Aim of the task
All that is needed is the first stretch of the listing below, repeated exactly and ending with the line that contains "X245342Y319110D02*". Pictures are to be left out.

□ □ □

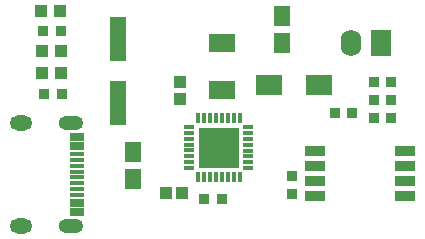
<source format=gts>
G04*
G04 #@! TF.GenerationSoftware,Altium Limited,Altium Designer,20.2.6 (244)*
G04*
G04 Layer_Color=8388736*
%FSLAX25Y25*%
%MOIN*%
G70*
G04*
G04 #@! TF.SameCoordinates,3D68E59D-D58F-4EE4-A00C-4EB088E58223*
G04*
G04*
G04 #@! TF.FilePolarity,Negative*
G04*
G01*
G75*
%ADD25R,0.05524X0.14580*%
%ADD26R,0.03575X0.03802*%
%ADD27R,0.03802X0.03575*%
%ADD28R,0.05800X0.06800*%
%ADD29R,0.04725X0.02559*%
%ADD30R,0.04725X0.01575*%
%ADD31R,0.04343X0.03950*%
%ADD32R,0.09147X0.06312*%
%ADD33R,0.03950X0.03950*%
%ADD34R,0.08674X0.07072*%
%ADD35R,0.06706X0.03800*%
%ADD36R,0.03543X0.01496*%
%ADD37R,0.01496X0.03543*%
%ADD38R,0.13780X0.13780*%
%ADD39R,0.03950X0.04343*%
%ADD40O,0.08268X0.04725*%
%ADD41O,0.07480X0.05118*%
%ADD42R,0.06800X0.08800*%
%ADD43O,0.06800X0.08800*%
%ADD44C,0.03800*%
D25*
X202000Y340988D02*
D03*
Y362012D02*
D03*
D26*
X287034Y342000D02*
D03*
X292966D02*
D03*
X236466Y309000D02*
D03*
X230534D02*
D03*
X287034Y336000D02*
D03*
X292966D02*
D03*
X287034Y348000D02*
D03*
X292966D02*
D03*
X177125Y343935D02*
D03*
X183057D02*
D03*
X176869Y364735D02*
D03*
X182801D02*
D03*
X274034Y337500D02*
D03*
X279966D02*
D03*
D27*
X260000Y316466D02*
D03*
Y310534D02*
D03*
D28*
X207000Y324500D02*
D03*
Y315500D02*
D03*
X256500Y369984D02*
D03*
Y360984D02*
D03*
D29*
X188350Y329598D02*
D03*
Y326448D02*
D03*
Y307551D02*
D03*
Y304401D02*
D03*
D30*
Y323889D02*
D03*
Y321920D02*
D03*
Y319953D02*
D03*
Y317985D02*
D03*
Y316016D02*
D03*
Y314048D02*
D03*
Y312078D02*
D03*
Y310109D02*
D03*
D31*
X222500Y342244D02*
D03*
Y347756D02*
D03*
D32*
X236500Y345016D02*
D03*
Y360984D02*
D03*
D33*
X182619Y371488D02*
D03*
X176323Y371461D02*
D03*
X176439Y358244D02*
D03*
X182735Y358271D02*
D03*
X182869Y350972D02*
D03*
X176573Y350945D02*
D03*
D34*
X268768Y347000D02*
D03*
X252232D02*
D03*
D35*
X297500Y315000D02*
D03*
X267500D02*
D03*
Y320000D02*
D03*
X297500D02*
D03*
Y325000D02*
D03*
X267500D02*
D03*
Y310000D02*
D03*
X297500D02*
D03*
D36*
X245342Y319110D02*
D03*
Y321073D02*
D03*
Y323042D02*
D03*
Y325010D02*
D03*
Y326979D02*
D03*
Y328947D02*
D03*
Y330916D02*
D03*
Y332884D02*
D03*
X225658Y332896D02*
D03*
Y330927D02*
D03*
Y328959D02*
D03*
Y326990D02*
D03*
Y325022D02*
D03*
Y323053D02*
D03*
Y321085D02*
D03*
Y319116D02*
D03*
D37*
X242382Y335842D02*
D03*
X240413D02*
D03*
X238445D02*
D03*
X236476D02*
D03*
X234508D02*
D03*
X232539D02*
D03*
X230571D02*
D03*
X228602D02*
D03*
X228610Y316158D02*
D03*
X230579D02*
D03*
X232547D02*
D03*
X234516D02*
D03*
X236484D02*
D03*
X238453D02*
D03*
X240421D02*
D03*
X242390D02*
D03*
D38*
X235500Y326000D02*
D03*
D39*
X223256Y311000D02*
D03*
X217744D02*
D03*
D40*
X186186Y334028D02*
D03*
Y299973D02*
D03*
D41*
X169650Y334028D02*
D03*
Y299973D02*
D03*
D42*
X289500Y361000D02*
D03*
D43*
X279657D02*
D03*
D44*
X235500Y322000D02*
D03*
X231500D02*
D03*
X235500Y326000D02*
D03*
X231500D02*
D03*
X235500Y330000D02*
D03*
X231500D02*
D03*
M02*

</source>
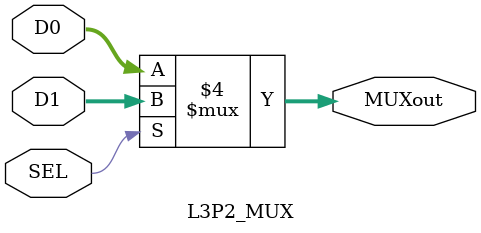
<source format=sv>
`timescale 1ns / 1ps


module L3P2_MUX(
    input logic [3:0] D0,
    input logic [3:0] D1,
    input logic SEL,
    output logic [3:0] MUXout
    );
    
    always_comb
    begin
        
    if(SEL == 0)
        MUXout = D0;
    else
        MUXout = D1;
    end
    
endmodule

</source>
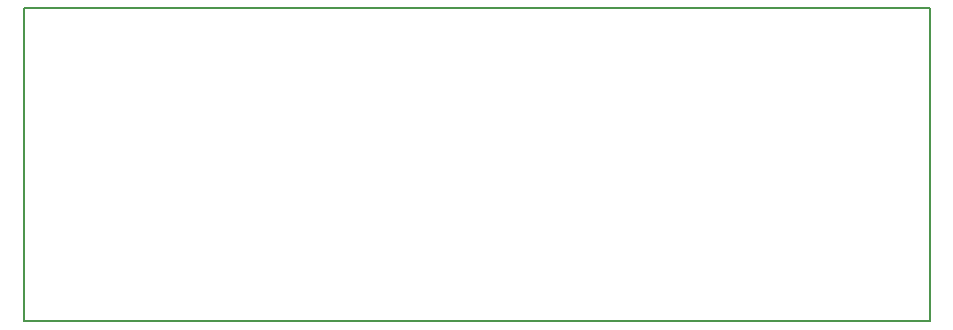
<source format=gtp>
G04 #@! TF.FileFunction,Paste,Top*
%FSLAX46Y46*%
G04 Gerber Fmt 4.6, Leading zero omitted, Abs format (unit mm)*
G04 Created by KiCad (PCBNEW 4.0.7) date 11/22/17 14:23:38*
%MOMM*%
%LPD*%
G01*
G04 APERTURE LIST*
%ADD10C,0.100000*%
%ADD11C,0.150000*%
G04 APERTURE END LIST*
D10*
D11*
X18034000Y-22352000D02*
X18542000Y-22352000D01*
X18034000Y-23431500D02*
X18034000Y-22352000D01*
X94742000Y-22352000D02*
X94742000Y-23431500D01*
X18034000Y-48831500D02*
X18034000Y-23431500D01*
X39878000Y-48831500D02*
X18034000Y-48831500D01*
X94742000Y-48831500D02*
X39878000Y-48831500D01*
X94742000Y-47307500D02*
X94742000Y-48831500D01*
X94742000Y-23431500D02*
X94742000Y-47307500D01*
X18542000Y-22352000D02*
X94742000Y-22352000D01*
M02*

</source>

□ □ □

Output
<source format=gts>
G04*
G04 #@! TF.GenerationSoftware,Altium Limited,Altium Designer,20.2.6 (244)*
G04*
G04 Layer_Color=8388736*
%FSLAX25Y25*%
%MOIN*%
G70*
G04*
G04 #@! TF.SameCoordinates,3D68E59D-D58F-4EE4-A00C-4EB088E58223*
G04*
G04*
G04 #@! TF.FilePolarity,Negative*
G04*
G01*
G75*
%ADD25R,0.05524X0.14580*%
%ADD26R,0.03575X0.03802*%
%ADD27R,0.03802X0.03575*%
%ADD28R,0.05800X0.06800*%
%ADD29R,0.04725X0.02559*%
%ADD30R,0.04725X0.01575*%
%ADD31R,0.04343X0.03950*%
%ADD32R,0.09147X0.06312*%
%ADD33R,0.03950X0.03950*%
%ADD34R,0.08674X0.07072*%
%ADD35R,0.06706X0.03800*%
%ADD36R,0.03543X0.01496*%
%ADD37R,0.01496X0.03543*%
%ADD38R,0.13780X0.13780*%
%ADD39R,0.03950X0.04343*%
%ADD40O,0.08268X0.04725*%
%ADD41O,0.07480X0.05118*%
%ADD42R,0.06800X0.08800*%
%ADD43O,0.06800X0.08800*%
%ADD44C,0.03800*%
D25*
X202000Y340988D02*
D03*
Y362012D02*
D03*
D26*
X287034Y342000D02*
D03*
X292966D02*
D03*
X236466Y309000D02*
D03*
X230534D02*
D03*
X287034Y336000D02*
D03*
X292966D02*
D03*
X287034Y348000D02*
D03*
X292966D02*
D03*
X177125Y343935D02*
D03*
X183057D02*
D03*
X176869Y364735D02*
D03*
X182801D02*
D03*
X274034Y337500D02*
D03*
X279966D02*
D03*
D27*
X260000Y316466D02*
D03*
Y310534D02*
D03*
D28*
X207000Y324500D02*
D03*
Y315500D02*
D03*
X256500Y369984D02*
D03*
Y360984D02*
D03*
D29*
X188350Y329598D02*
D03*
Y326448D02*
D03*
Y307551D02*
D03*
Y304401D02*
D03*
D30*
Y323889D02*
D03*
Y321920D02*
D03*
Y319953D02*
D03*
Y317985D02*
D03*
Y316016D02*
D03*
Y314048D02*
D03*
Y312078D02*
D03*
Y310109D02*
D03*
D31*
X222500Y342244D02*
D03*
Y347756D02*
D03*
D32*
X236500Y345016D02*
D03*
Y360984D02*
D03*
D33*
X182619Y371488D02*
D03*
X176323Y371461D02*
D03*
X176439Y358244D02*
D03*
X182735Y358271D02*
D03*
X182869Y350972D02*
D03*
X176573Y350945D02*
D03*
D34*
X268768Y347000D02*
D03*
X252232D02*
D03*
D35*
X297500Y315000D02*
D03*
X267500D02*
D03*
Y320000D02*
D03*
X297500D02*
D03*
Y325000D02*
D03*
X267500D02*
D03*
Y310000D02*
D03*
X297500D02*
D03*
D36*
X245342Y319110D02*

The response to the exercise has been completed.